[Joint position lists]
================
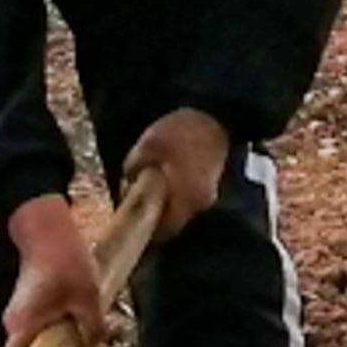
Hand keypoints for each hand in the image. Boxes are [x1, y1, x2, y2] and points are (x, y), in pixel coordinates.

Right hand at [1, 194, 104, 346]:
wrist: (49, 231)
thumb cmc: (67, 263)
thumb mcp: (89, 299)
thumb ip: (91, 331)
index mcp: (23, 326)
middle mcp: (14, 324)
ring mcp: (19, 314)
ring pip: (37, 343)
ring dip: (60, 345)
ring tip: (85, 337)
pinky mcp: (27, 306)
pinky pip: (40, 329)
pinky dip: (58, 331)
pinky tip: (79, 320)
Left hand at [124, 107, 231, 241]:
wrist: (216, 115)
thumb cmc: (181, 133)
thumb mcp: (147, 147)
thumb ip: (134, 170)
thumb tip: (130, 183)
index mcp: (184, 199)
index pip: (165, 231)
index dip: (147, 231)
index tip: (132, 224)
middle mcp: (200, 202)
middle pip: (174, 220)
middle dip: (155, 214)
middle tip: (138, 200)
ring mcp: (209, 193)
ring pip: (182, 207)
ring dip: (167, 202)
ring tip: (150, 184)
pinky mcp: (213, 181)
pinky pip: (190, 196)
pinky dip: (177, 191)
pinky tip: (167, 175)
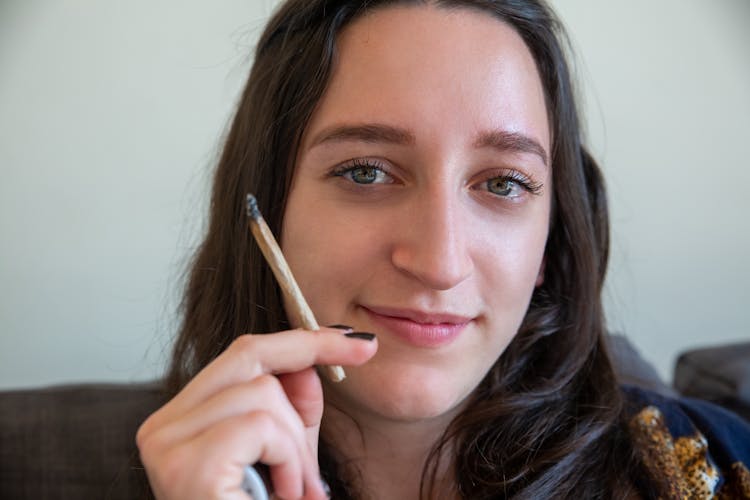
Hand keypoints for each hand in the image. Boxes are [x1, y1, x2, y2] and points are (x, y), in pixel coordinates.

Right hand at [136, 327, 376, 499]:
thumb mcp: (287, 458)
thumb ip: (294, 411)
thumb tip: (312, 363)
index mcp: (178, 421)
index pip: (242, 353)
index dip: (303, 339)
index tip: (357, 342)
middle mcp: (160, 428)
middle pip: (250, 358)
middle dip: (308, 375)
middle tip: (341, 402)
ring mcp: (166, 446)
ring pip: (263, 393)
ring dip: (298, 448)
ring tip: (294, 493)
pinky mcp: (188, 467)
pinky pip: (261, 426)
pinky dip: (288, 462)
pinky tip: (283, 497)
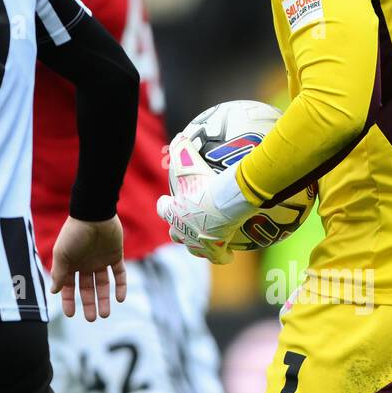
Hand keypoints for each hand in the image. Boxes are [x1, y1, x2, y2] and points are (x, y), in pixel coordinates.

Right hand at [50, 215, 126, 318]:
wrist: (94, 214)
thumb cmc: (74, 233)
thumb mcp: (62, 254)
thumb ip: (59, 273)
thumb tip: (54, 292)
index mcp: (71, 264)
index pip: (70, 287)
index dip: (70, 300)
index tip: (71, 315)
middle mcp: (85, 264)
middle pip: (87, 288)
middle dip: (89, 304)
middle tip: (92, 319)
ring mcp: (101, 260)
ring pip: (103, 284)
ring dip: (104, 299)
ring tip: (105, 314)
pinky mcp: (115, 256)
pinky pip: (119, 274)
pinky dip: (120, 286)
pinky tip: (119, 298)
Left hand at [157, 132, 239, 263]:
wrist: (222, 203)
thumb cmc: (203, 181)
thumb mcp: (189, 159)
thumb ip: (182, 147)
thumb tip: (180, 135)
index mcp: (172, 212)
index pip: (162, 209)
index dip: (165, 205)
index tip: (167, 201)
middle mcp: (181, 231)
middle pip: (175, 234)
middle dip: (179, 230)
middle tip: (188, 222)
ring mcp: (198, 243)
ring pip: (194, 248)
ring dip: (198, 244)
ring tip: (206, 240)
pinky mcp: (215, 250)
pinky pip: (218, 257)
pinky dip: (222, 256)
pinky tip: (228, 255)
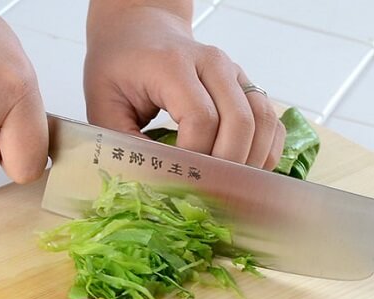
================
▸ **WORK TASK**: Please set down the records above word for word and omit their pictures.

▸ **WRITTEN SOLUTION**:
Hand keypoints for each hand in the image. Boxes are [x1, y1, x2, y2] and points are (x, y), in pixel coordinates.

Right hand at [1, 194, 104, 346]:
wrist: (49, 231)
thumb cmc: (67, 263)
thumb mcp: (89, 299)
thumb ip: (91, 331)
index mcp: (23, 326)
middle mcp: (14, 324)
ring mcp: (19, 314)
ring pip: (37, 343)
ring dip: (60, 345)
ring tip: (85, 337)
pinky mcp: (27, 306)
pinky pip: (40, 329)
pinky dip: (58, 331)
pinky tip: (79, 320)
Left hand at [124, 107, 231, 241]:
wrist: (216, 115)
thumb cmc: (181, 133)
thumb mcp: (147, 147)
thumb ip: (134, 170)
thumb tip: (130, 183)
index mcp: (184, 199)
index pip: (165, 231)
index dip: (147, 231)
index tip: (132, 224)
middle mcp: (200, 202)
middle pip: (174, 220)
middle dip: (155, 214)
middle tip: (138, 200)
ring mcp: (209, 193)
ring pip: (182, 207)
ring dip: (167, 202)
ring tip: (150, 184)
pinky mcp: (213, 181)
pinky pip: (190, 196)
pinky dip: (177, 191)
pinky tip: (167, 175)
Hand keypoints for each hand in the image. Boxes are [x1, y1, x2, y2] and points are (x, y), in pixel coordinates.

Right hand at [136, 327, 376, 499]:
thumb mcp: (287, 458)
thumb ip: (294, 411)
thumb tip: (312, 363)
index mcp: (178, 421)
index pip: (242, 353)
index dip: (303, 339)
index tip: (357, 342)
middle mcp: (160, 428)
middle pip: (250, 358)
middle dip: (308, 375)
middle tip: (341, 402)
ring mcp: (166, 446)
ring pip: (263, 393)
ring dip: (298, 448)
ring tip: (294, 493)
pinky mcp: (188, 467)
pinky pip: (261, 426)
pinky dip: (288, 462)
pinky tip: (283, 497)
Hand keypoints for each hand in the image. Boxes are [x1, y1, x2, y2] and points are (x, y), in pixel coordinates.

Right hand at [50, 215, 126, 318]:
wrist: (94, 214)
thumb cmc: (74, 233)
thumb mcp: (62, 254)
thumb ip: (59, 273)
thumb tip: (54, 292)
index mcp: (71, 264)
index pip: (70, 287)
index dip: (70, 300)
index tip: (71, 315)
middle mcp: (85, 264)
middle pip: (87, 288)
middle dip: (89, 304)
middle tip: (92, 319)
ring mcp: (101, 260)
ring pip: (103, 284)
ring dip: (104, 299)
ring tip: (105, 314)
pinky mcp: (115, 256)
pinky pip: (119, 274)
pinky dip: (120, 286)
pinky tip: (119, 298)
Left hand at [157, 132, 239, 263]:
wrist: (222, 203)
thumb cmc: (203, 181)
thumb mcp: (189, 159)
thumb ip: (182, 147)
thumb tip: (180, 135)
index mcp: (172, 212)
index pip: (162, 209)
index dip: (165, 205)
index tip: (167, 201)
middle mcp: (181, 231)
middle pip: (175, 234)
middle dip: (179, 230)
middle tip: (188, 222)
ring mcp: (198, 243)
ring pip: (194, 248)
ring dip: (198, 244)
ring tip: (206, 240)
pinky mcp: (215, 250)
pinky pip: (218, 257)
pinky dip: (222, 256)
pinky tip: (228, 255)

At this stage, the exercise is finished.